Bima Ikhsan

**Name of the Vulnerable Software and Affected Versions** Read More & Accordion versions prior to 3.5.8 **Description** The plugin is subject to privilege escalation because the `RadMoreAjax::importData()` function fails to restrict which database tables can be written to during import and does not properly validate imported data. Authenticated attackers with permissions granted via the plugin's role settings can insert arbitrary rows into the `wp users` and `wp usermeta` tables, specifically targeting the `wp capabilities` field. This allows the creation of a new administrator account to gain full site access. **Recommendations** Update to a version later than 3.5.7. As a temporary workaround, restrict the plugin's role settings to prevent unauthorized users from accessing the import functionality.
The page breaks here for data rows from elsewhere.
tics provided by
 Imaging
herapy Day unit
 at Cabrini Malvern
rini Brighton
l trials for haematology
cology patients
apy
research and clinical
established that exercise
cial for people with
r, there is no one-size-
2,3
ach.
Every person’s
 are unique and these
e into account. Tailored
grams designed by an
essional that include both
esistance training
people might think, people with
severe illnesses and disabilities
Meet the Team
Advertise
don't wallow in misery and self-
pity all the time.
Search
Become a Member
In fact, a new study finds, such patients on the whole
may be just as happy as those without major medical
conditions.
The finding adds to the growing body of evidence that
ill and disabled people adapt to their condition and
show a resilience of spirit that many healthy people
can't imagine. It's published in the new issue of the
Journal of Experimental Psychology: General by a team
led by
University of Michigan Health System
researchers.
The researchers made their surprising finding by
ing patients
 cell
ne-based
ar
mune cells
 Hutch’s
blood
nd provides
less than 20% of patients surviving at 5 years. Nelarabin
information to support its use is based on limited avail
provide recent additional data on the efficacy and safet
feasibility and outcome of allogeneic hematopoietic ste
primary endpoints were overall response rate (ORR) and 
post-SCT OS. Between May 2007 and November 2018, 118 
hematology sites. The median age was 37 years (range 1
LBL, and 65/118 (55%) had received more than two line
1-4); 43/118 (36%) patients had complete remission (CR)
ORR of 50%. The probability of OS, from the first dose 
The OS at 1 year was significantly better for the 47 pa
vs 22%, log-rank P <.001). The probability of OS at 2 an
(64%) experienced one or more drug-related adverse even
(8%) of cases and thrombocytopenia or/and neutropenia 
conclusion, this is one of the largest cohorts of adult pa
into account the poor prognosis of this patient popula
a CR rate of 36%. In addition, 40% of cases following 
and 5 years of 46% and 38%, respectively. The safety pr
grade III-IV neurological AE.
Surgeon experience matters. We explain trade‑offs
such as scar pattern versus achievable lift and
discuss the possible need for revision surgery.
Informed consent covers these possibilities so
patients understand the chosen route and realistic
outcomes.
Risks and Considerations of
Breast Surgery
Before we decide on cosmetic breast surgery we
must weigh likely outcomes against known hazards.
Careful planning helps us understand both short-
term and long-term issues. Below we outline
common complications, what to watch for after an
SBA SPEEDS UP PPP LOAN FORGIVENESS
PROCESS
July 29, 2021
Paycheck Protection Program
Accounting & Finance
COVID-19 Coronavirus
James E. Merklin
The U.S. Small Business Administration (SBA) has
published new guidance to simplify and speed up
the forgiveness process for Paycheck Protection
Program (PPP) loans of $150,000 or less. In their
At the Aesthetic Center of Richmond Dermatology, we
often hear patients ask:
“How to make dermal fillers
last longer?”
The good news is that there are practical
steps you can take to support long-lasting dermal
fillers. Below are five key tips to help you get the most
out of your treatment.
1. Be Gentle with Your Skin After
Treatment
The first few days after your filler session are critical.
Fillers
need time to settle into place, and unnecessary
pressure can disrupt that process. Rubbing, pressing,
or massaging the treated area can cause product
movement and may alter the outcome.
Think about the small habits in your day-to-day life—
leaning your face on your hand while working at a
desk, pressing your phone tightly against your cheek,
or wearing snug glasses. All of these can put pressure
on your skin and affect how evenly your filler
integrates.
**Name of the Vulnerable Software and Affected Versions** Read More & Accordion versions prior to 3.5.8 **Description** The Read More & Accordion plugin for WordPress contains a time-based blind SQL Injection. This occurs because the `orderby` parameter is processed using `esc attr()` and `esc sql()` but is concatenated without quotes into an ORDER BY clause within the `getAllDataByLimit()` and `getAccordionAllDataByLimit()` functions in ReadMoreData.php. Since `esc sql()` only escapes quotes and backslashes, it is ineffective in an unquoted context, allowing authenticated attackers with administrator-level access or roles permitted via the `yrm-user-roles` setting to inject arbitrary SQL expressions. This can lead to the extraction of sensitive database information, such as administrator credential hashes. **Recommendations** Update the plugin to a version later than 3.5.7. As a temporary workaround, restrict access to the `orderby` parameter or the plugin's admin pages to the minimum necessary users until the update is applied.